First, my critique explicitly referred to “rights and relief organizations”.
I believe that it is fair to say that MSF is a medical relief organization.
Nevertheless, MSF has issued numerous statements over the years concerning human
rights in the North Caucasus, in contrast to other medical relief organizations,
such as the Red Cross for example. As Ms. Bell acknowledges, MSF has frequently
commented on human rights issues, and may be fairly said to have human rights
concerns.
Second, if MSF’s activities in the North Caucasus have been as impartial as
Ms. Bell claims, then why has it done so much to assist Chechen refugees, and so
little to help the 32,000 Dagestani refugees who were left homeless and almost
entirely unassisted following the incursions of Chechnya-based militants in
August and September 1999. Many of them remained homeless and in desperate need
for years after MSF returned to the region in 1999. It is striking that in her
message claiming impartiality, and proclaiming MSF’s concern for Chechen
refugees, Ms. Bell should not have even have mentioned the Dagestani refugees,
though their neglect was a focus of my critique.

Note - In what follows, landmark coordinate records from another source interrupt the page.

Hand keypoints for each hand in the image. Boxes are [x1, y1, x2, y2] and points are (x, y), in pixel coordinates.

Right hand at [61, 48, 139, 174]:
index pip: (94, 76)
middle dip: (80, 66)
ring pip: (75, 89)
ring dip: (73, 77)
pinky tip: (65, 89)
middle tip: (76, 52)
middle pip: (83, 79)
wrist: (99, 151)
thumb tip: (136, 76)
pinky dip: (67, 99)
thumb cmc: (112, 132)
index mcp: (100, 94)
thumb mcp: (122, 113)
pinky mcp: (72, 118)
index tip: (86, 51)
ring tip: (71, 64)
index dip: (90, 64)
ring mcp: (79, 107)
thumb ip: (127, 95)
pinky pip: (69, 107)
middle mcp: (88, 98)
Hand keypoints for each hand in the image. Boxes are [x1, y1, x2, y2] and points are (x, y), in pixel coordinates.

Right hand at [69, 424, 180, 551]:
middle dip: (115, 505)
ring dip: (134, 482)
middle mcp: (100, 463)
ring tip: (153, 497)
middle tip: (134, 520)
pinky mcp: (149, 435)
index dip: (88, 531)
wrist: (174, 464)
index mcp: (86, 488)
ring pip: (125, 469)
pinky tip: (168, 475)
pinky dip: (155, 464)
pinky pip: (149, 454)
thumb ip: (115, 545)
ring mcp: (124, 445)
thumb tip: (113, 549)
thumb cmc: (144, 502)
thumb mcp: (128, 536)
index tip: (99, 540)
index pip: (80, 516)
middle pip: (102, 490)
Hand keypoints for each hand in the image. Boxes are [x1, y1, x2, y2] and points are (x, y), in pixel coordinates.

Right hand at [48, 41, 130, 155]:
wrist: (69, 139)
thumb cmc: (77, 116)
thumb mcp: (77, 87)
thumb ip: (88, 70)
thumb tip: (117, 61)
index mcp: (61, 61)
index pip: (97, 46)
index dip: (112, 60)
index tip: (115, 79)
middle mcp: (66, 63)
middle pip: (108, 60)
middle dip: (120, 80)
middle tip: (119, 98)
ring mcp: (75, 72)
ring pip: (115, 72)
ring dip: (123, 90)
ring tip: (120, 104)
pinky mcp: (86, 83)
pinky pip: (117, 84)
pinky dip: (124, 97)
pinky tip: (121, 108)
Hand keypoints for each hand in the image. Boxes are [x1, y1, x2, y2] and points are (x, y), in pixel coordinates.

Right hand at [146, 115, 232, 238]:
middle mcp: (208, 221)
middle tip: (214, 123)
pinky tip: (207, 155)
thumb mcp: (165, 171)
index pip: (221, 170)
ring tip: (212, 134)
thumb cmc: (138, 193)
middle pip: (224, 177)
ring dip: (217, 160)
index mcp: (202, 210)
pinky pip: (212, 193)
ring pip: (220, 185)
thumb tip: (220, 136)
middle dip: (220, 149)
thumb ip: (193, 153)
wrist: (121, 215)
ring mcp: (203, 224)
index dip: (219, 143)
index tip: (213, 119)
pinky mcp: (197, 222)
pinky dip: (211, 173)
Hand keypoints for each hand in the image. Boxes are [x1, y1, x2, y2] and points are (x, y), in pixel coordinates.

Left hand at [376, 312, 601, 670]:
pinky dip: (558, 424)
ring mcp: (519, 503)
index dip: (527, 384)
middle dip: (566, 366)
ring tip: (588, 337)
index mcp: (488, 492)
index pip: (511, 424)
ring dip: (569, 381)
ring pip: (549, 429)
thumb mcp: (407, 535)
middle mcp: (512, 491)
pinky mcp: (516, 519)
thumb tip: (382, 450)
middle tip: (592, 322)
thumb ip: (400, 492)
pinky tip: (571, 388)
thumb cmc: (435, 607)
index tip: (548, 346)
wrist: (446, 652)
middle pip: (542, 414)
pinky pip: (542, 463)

Finally, I don’t think that any attentive JRL reader could possibly agree
with Ms. Bell that I have been “glib” in my characterization of the North
Caucasus hostage situation and the repercussions thereof. I think most JRL
readers are aware that my contributions have been very much to the contrary on
that point. But Ms. Bell’s concerns about this problem raise another issue that
she and her MSF colleagues should now clarify: Since Ms. Bell acknowledges that
the hostage industry drove MSF out of the North Caucasus, why has MSF done so
little, over the years, to explain that situation to the international
community, and to inform the public regarding the full extent of its horror? MSF
has appropriately issued numerous statements about human rights abuses committed
by Russian federal forces and their allies in the North Caucasus. Why has MSF
said so little regarding the human rights abuses of the hostage industry that
destroyed thousands of local people in the late 1990s, and to which the Russian
return to Chechnya was a partial response? Since MSF has said so much about
abuse on one side, and so little about abuse on the other, how can Ms. Bell, or
anyone else at MSF, hope to make a serious claim for impartiality?
I hope that this will be an opportunity for Ms. Bell and everyone else
involved in MSF’s North Caucasus operation to awaken themselves to what Ms. Bell
describes as the “neutrality and impartiality are enshrined in MSF's charter”. I
suspect that MSF has a fine charter, which has unfortunately failed to preserve
MSF from ideological bias and institutional hubris.
Though it was not a point that Ms. Bell considered, I also wish to reiterate
my earlier point that there are many fine NGOs doing important work in Russia. I
find it very unfortunate that the imbalanced efforts of groups like MSF, HRW,
and AI in the North Caucasus should now be contributing to difficulties for
other organizations throughout Russia.